Set-SmbServerConfiguration –EnableSMB2Protocol $true
Email Access Online is a browser extension published by Polarity Technologies Ltd. That offers users quick and easy access to emails and weather reports. While this might sound interesting and useful, there is nothing this extension offers that cannot be solved with a few simple bookmarks.
While installed Email Access Online monitors the user's browser activity and records visited websites, clicked links, and bought products, this data is later used to serve partner ads if the user looks for the covered categories, additionally, it will hijack your new tab page, changing your search engine to Yahoo to allow easier ad placement.
Browsing the internet with this extension enabled will result in additional ad placement, pop-up ads, and sponsored links throughout your browsing sessions.
Upon further investigation, it was discovered that this extension is a repack of MyEmailXP, which was a repack of Fast Email Checker.

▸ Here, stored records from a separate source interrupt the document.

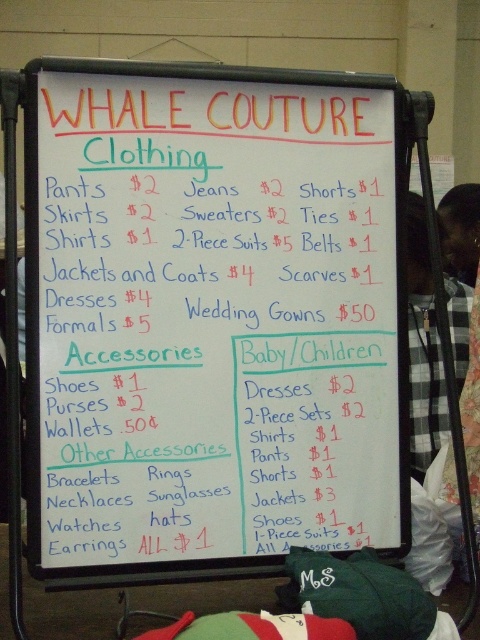
Question: Which object is closer to the camera taking this photo?

Choices:
 (A) black checkered shirt at right
 (B) white paperboard at center

Answer: (B)

Question: Considering the relative positions of white paperboard at center and black checkered shirt at right in the image provided, where is white paperboard at center located with respect to black checkered shirt at right?

Choices:
 (A) right
 (B) left

Answer: (B)

Question: Which object is closer to the camera taking this photo?

Choices:
 (A) white paperboard at center
 (B) black checkered shirt at right

Answer: (A)

Question: Can you confirm if white paperboard at center is wider than black checkered shirt at right?

Choices:
 (A) yes
 (B) no

Answer: (A)

Question: Which point is closer to the camera?

Choices:
 (A) black checkered shirt at right
 (B) white paperboard at center

Answer: (B)

Question: In this image, where is white paperboard at center located relative to black checkered shirt at right?

Choices:
 (A) right
 (B) left

Answer: (B)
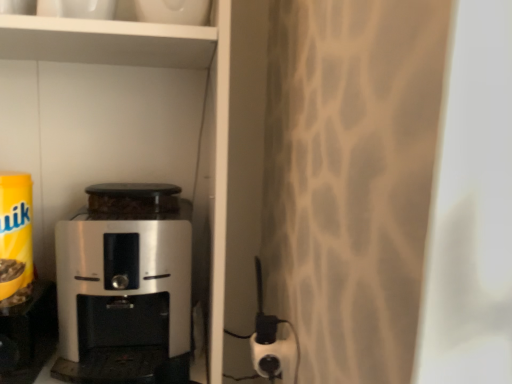
What do you see at coordinates (125, 287) in the screenshot? I see `satin silver coffee maker at lower left` at bounding box center [125, 287].

Find the location of a particular element. satin silver coffee maker at lower left is located at coordinates (125, 287).

This screenshot has width=512, height=384. Identify the location of satin silver coffee maker at lower left. (125, 287).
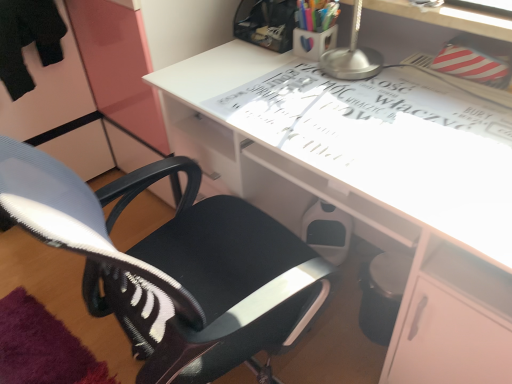
Find the location of a particular element. Image resolution: width=512 pixels, height=384 pixels. free space to the left of matte plastic cup at upper center, the first stationery in the bottom-to-top sequence is located at coordinates (265, 63).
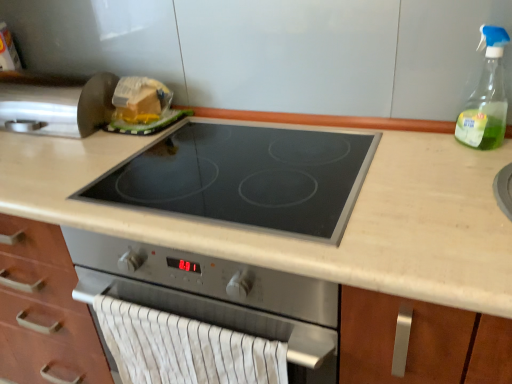
Find the location of a particular element. The image size is (512, 384). beige laminate countertop at center is located at coordinates (302, 239).

This screenshot has height=384, width=512. Describe the element at coordinates (140, 100) in the screenshot. I see `translucent plastic cheese at upper left` at that location.

Locate an element on the screen. clear glass spray bottle at upper right is located at coordinates (486, 97).

From a real-world perspective, is translucent plastic cheese at upper left positioned above or below beige laminate countertop at center?

From a real-world perspective, translucent plastic cheese at upper left is physically above beige laminate countertop at center.

Looking at this image, is translucent plastic cheese at upper left aimed at beige laminate countertop at center?

No, translucent plastic cheese at upper left is not oriented towards beige laminate countertop at center.

You are a GUI agent. You are given a task and a screenshot of the screen. Output one action in this format:
    pyautogui.click(x=<x>, y=<y>)
    Task: Click on the food that is above the beige laminate countertop at center (from a real-world perspective)
    This screenshot has width=512, height=384.
    Given the screenshot: What is the action you would take?
    pyautogui.click(x=140, y=100)

Considering the positions of objects translucent plastic cheese at upper left and beige laminate countertop at center in the image provided, who is more to the right, translucent plastic cheese at upper left or beige laminate countertop at center?

From the viewer's perspective, beige laminate countertop at center appears more on the right side.

Which of these two, beige laminate countertop at center or metallic silver knife at upper left, is smaller?

Smaller between the two is metallic silver knife at upper left.

Considering the relative positions of beige laminate countertop at center and metallic silver knife at upper left in the image provided, is beige laminate countertop at center to the right of metallic silver knife at upper left from the viewer's perspective?

Correct, you'll find beige laminate countertop at center to the right of metallic silver knife at upper left.

Is point (398, 149) positioned after point (3, 110)?

That is False.

From the picture: Is beige laminate countertop at center oriented away from metallic silver knife at upper left?

beige laminate countertop at center is not turned away from metallic silver knife at upper left.

Does black glass cooktop at center turn towards translucent plastic cheese at upper left?

No, black glass cooktop at center is not oriented towards translucent plastic cheese at upper left.

Would you say black glass cooktop at center is outside translucent plastic cheese at upper left?

Absolutely, black glass cooktop at center is external to translucent plastic cheese at upper left.

In the scene shown: Considering the relative positions of black glass cooktop at center and translucent plastic cheese at upper left in the image provided, is black glass cooktop at center to the left or to the right of translucent plastic cheese at upper left?

black glass cooktop at center is to the right of translucent plastic cheese at upper left.

From the image's perspective, does black glass cooktop at center appear higher than translucent plastic cheese at upper left?

Actually, black glass cooktop at center appears below translucent plastic cheese at upper left in the image.

From the picture: Considering the sizes of objects metallic silver knife at upper left and clear glass spray bottle at upper right in the image provided, who is smaller, metallic silver knife at upper left or clear glass spray bottle at upper right?

Smaller between the two is clear glass spray bottle at upper right.

Is metallic silver knife at upper left next to clear glass spray bottle at upper right and touching it?

No, metallic silver knife at upper left is not beside clear glass spray bottle at upper right.

Can you confirm if metallic silver knife at upper left is taller than clear glass spray bottle at upper right?

No, metallic silver knife at upper left is not taller than clear glass spray bottle at upper right.

In the scene shown: Is metallic silver knife at upper left to the left or to the right of clear glass spray bottle at upper right in the image?

Based on their positions, metallic silver knife at upper left is located to the left of clear glass spray bottle at upper right.

Considering the relative sizes of white striped fabric hand towel at lower center and black glass cooktop at center in the image provided, is white striped fabric hand towel at lower center wider than black glass cooktop at center?

In fact, white striped fabric hand towel at lower center might be narrower than black glass cooktop at center.

Is white striped fabric hand towel at lower center completely or partially outside of black glass cooktop at center?

white striped fabric hand towel at lower center is positioned outside black glass cooktop at center.

Considering the sizes of objects white striped fabric hand towel at lower center and black glass cooktop at center in the image provided, who is taller, white striped fabric hand towel at lower center or black glass cooktop at center?

white striped fabric hand towel at lower center.

From the image's perspective, is white striped fabric hand towel at lower center positioned above or below black glass cooktop at center?

white striped fabric hand towel at lower center is below black glass cooktop at center.

From a real-world perspective, who is located higher, white striped fabric hand towel at lower center or translucent plastic cheese at upper left?

From a 3D spatial view, translucent plastic cheese at upper left is above.

Does point (154, 379) lie behind point (140, 112)?

No, it is not.

Is white striped fabric hand towel at lower center situated inside translucent plastic cheese at upper left or outside?

white striped fabric hand towel at lower center cannot be found inside translucent plastic cheese at upper left.

In the scene shown: Which is in front, white striped fabric hand towel at lower center or translucent plastic cheese at upper left?

Positioned in front is white striped fabric hand towel at lower center.

Is translucent plastic cheese at upper left bigger or smaller than metallic silver knife at upper left?

translucent plastic cheese at upper left is smaller than metallic silver knife at upper left.

From the image's perspective, is translucent plastic cheese at upper left located above or below metallic silver knife at upper left?

translucent plastic cheese at upper left is below metallic silver knife at upper left.

Could you tell me if translucent plastic cheese at upper left is turned towards metallic silver knife at upper left?

No, translucent plastic cheese at upper left is not aimed at metallic silver knife at upper left.

Does point (135, 94) come behind point (61, 121)?

Yes, it is.

Locate an element on the screen. countertop on the right of the translucent plastic cheese at upper left is located at coordinates (302, 239).

Locate an element on the screen. This screenshot has height=384, width=512. countertop that is under the metallic silver knife at upper left (from a real-world perspective) is located at coordinates (302, 239).

Which object lies nearer to the anchor point white striped fabric hand towel at lower center, black glass cooktop at center or metallic silver knife at upper left?

Among the two, black glass cooktop at center is located nearer to white striped fabric hand towel at lower center.

Based on their spatial positions, is black glass cooktop at center or metallic silver knife at upper left closer to clear glass spray bottle at upper right?

black glass cooktop at center is closer to clear glass spray bottle at upper right.

Which object lies further to the anchor point black glass cooktop at center, white striped fabric hand towel at lower center or translucent plastic cheese at upper left?

translucent plastic cheese at upper left lies further to black glass cooktop at center than the other object.

Considering their positions, is translucent plastic cheese at upper left positioned further to black glass cooktop at center than clear glass spray bottle at upper right?

clear glass spray bottle at upper right is further to black glass cooktop at center.

Considering their positions, is metallic silver knife at upper left positioned closer to beige laminate countertop at center than clear glass spray bottle at upper right?

The object closer to beige laminate countertop at center is clear glass spray bottle at upper right.

When comparing their distances from clear glass spray bottle at upper right, does metallic silver knife at upper left or beige laminate countertop at center seem further?

The object further to clear glass spray bottle at upper right is metallic silver knife at upper left.

Based on their spatial positions, is metallic silver knife at upper left or beige laminate countertop at center further from white striped fabric hand towel at lower center?

Among the two, metallic silver knife at upper left is located further to white striped fabric hand towel at lower center.

Based on their spatial positions, is beige laminate countertop at center or black glass cooktop at center closer to white striped fabric hand towel at lower center?

beige laminate countertop at center lies closer to white striped fabric hand towel at lower center than the other object.

Find the location of `countertop between metallic silver knife at upper left and clear glass spray bottle at upper right`. countertop between metallic silver knife at upper left and clear glass spray bottle at upper right is located at coordinates (302, 239).

Identify the location of gas stove between metallic silver knife at upper left and white striped fabric hand towel at lower center in the up-down direction. (246, 178).

The height and width of the screenshot is (384, 512). I want to click on countertop situated between translucent plastic cheese at upper left and clear glass spray bottle at upper right from left to right, so click(302, 239).

Where is `hand towel between beige laminate countertop at center and metallic silver knife at upper left from front to back`? hand towel between beige laminate countertop at center and metallic silver knife at upper left from front to back is located at coordinates [x=184, y=348].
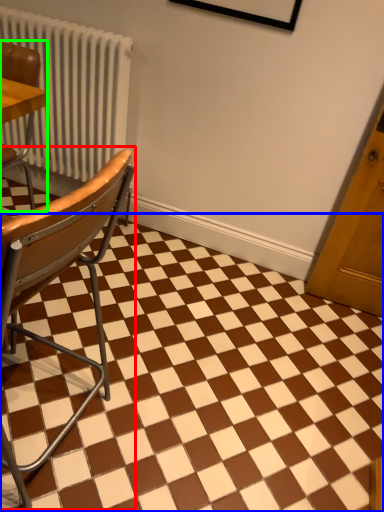
Question: Which object is the closest to the chair (highlighted by a red box)? Choose among these: square (highlighted by a blue box) or chair (highlighted by a green box).

Choices:
 (A) square
 (B) chair

Answer: (A)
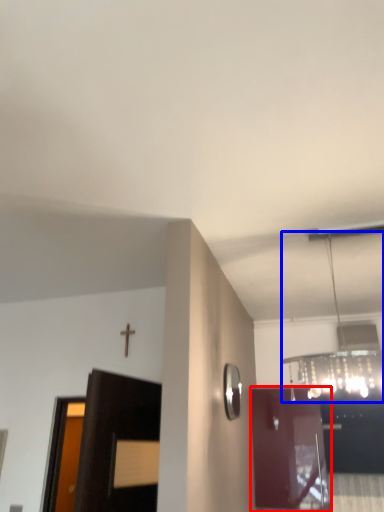
Question: Which object appears farthest to the camera in this image, door (highlighted by a red box) or light fixture (highlighted by a blue box)?

Choices:
 (A) door
 (B) light fixture

Answer: (A)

Due to its suspicious delivery methods and information gathering, several anti-virus scanners have marked this extension as a browser hijacker and it is recommended to remove it from your computer.
Problem signature: Problem Event Name: BlueScreen OS Version: 6.0.6002.2.2.0.16.7 Locale ID: 1033When the error occurs, the computer screen turns blue and the user is unable to view or access the program. It is advisable to fix the error right away, virtually because BSoD is a critical PC error, it can pose serious threats to your system.
You don’t need to hire a technician or be a computer whiz to resolve Blue Screen Locale ID1033 error code. Here are some methods that you can try to resolve this error on your PC. These methods are easy to perform and result-driven.